• [Goal of the exercise]:
Retype, word for word, every line of the records below starting at the one that contains "table_cell [194, 150, 303, 437]" and ending at the one that contains "table_cell [638, 1358, 1089, 1472]"; include both of those lines and nothing more.

[Document structure recognition data]
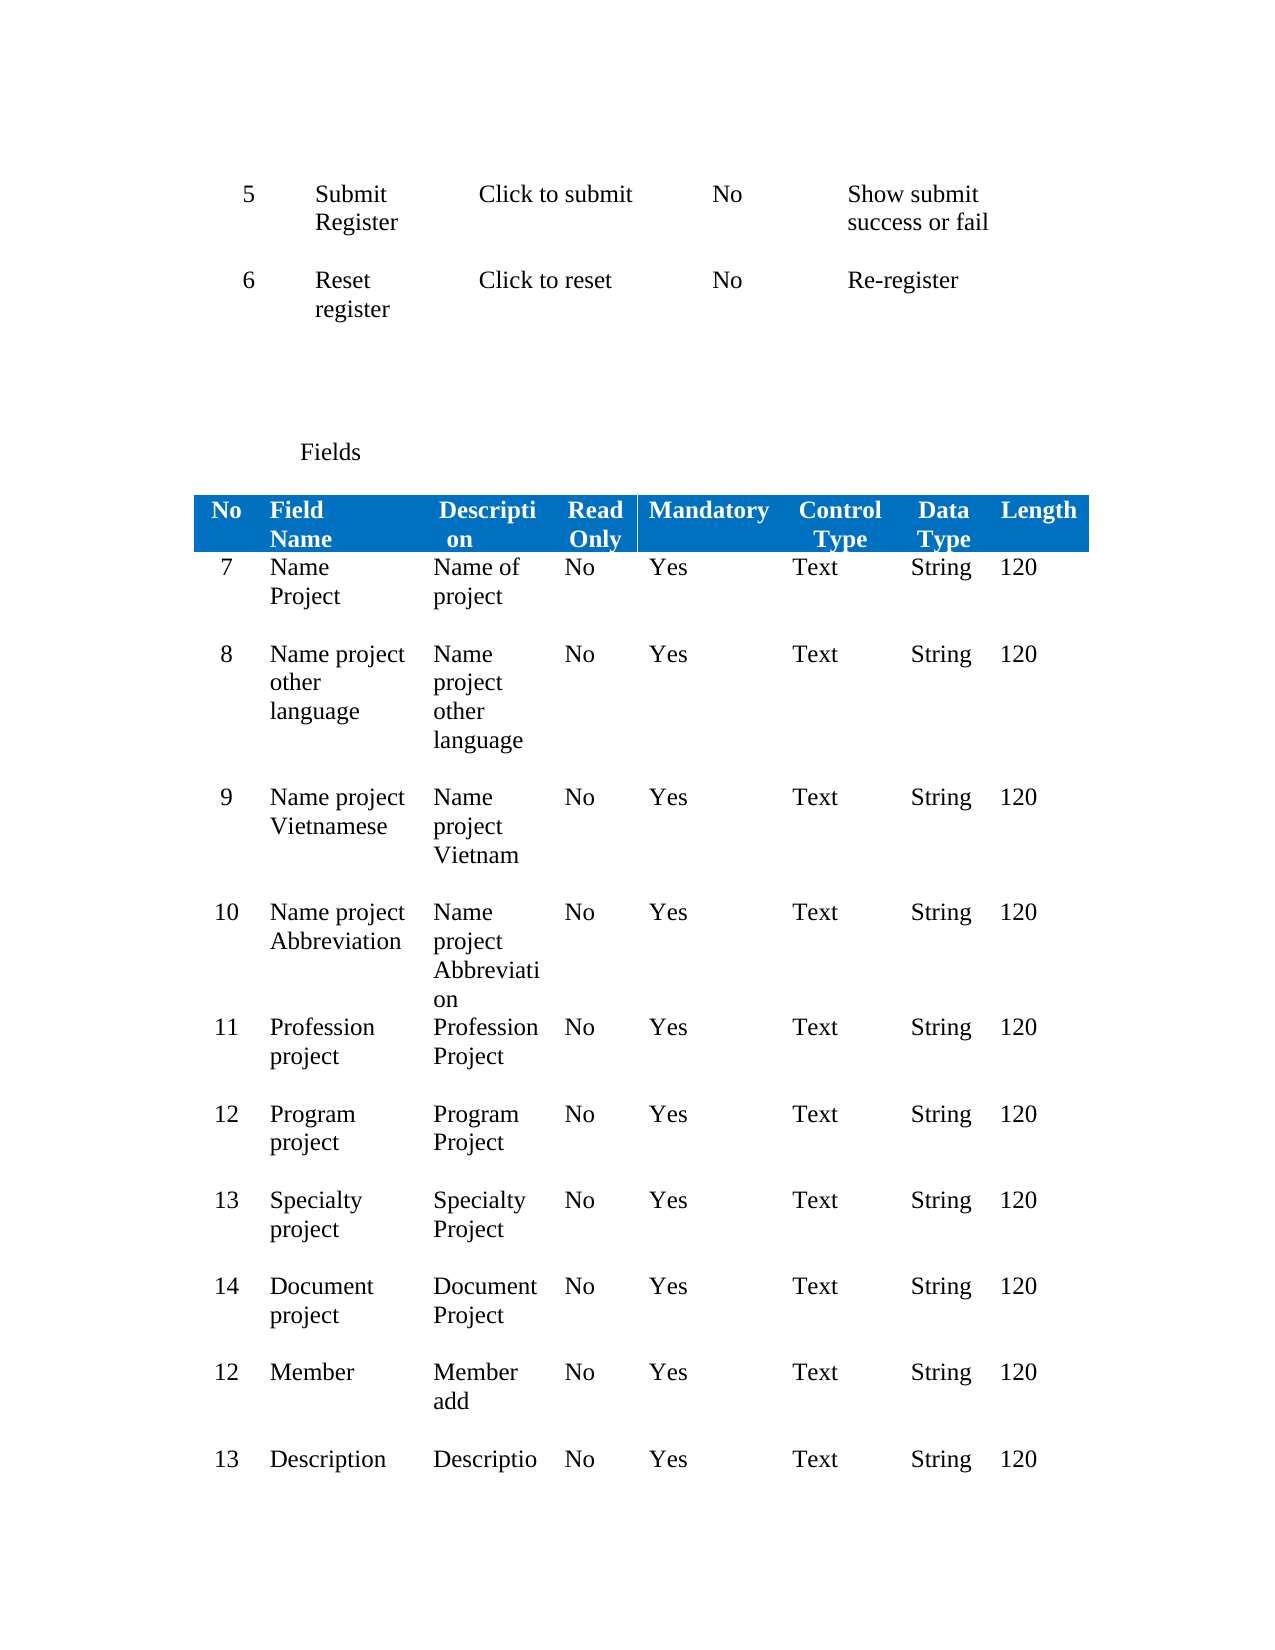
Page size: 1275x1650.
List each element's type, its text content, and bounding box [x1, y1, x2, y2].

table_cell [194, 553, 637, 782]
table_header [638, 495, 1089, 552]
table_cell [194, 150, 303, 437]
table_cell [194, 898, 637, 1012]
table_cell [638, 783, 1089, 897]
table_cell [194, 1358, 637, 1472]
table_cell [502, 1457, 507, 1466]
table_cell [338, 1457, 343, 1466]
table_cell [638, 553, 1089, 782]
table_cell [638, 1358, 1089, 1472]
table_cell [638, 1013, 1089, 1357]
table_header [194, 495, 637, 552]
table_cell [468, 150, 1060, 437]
text Fields [225, 437, 1125, 466]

• [Expected answer]:
table_cell [194, 150, 303, 437]
table_cell [194, 898, 637, 1012]
table_cell [638, 783, 1089, 897]
table_cell [194, 1358, 637, 1472]
table_cell [502, 1457, 507, 1466]
table_cell [338, 1457, 343, 1466]
table_cell [638, 553, 1089, 782]
table_cell [638, 1358, 1089, 1472]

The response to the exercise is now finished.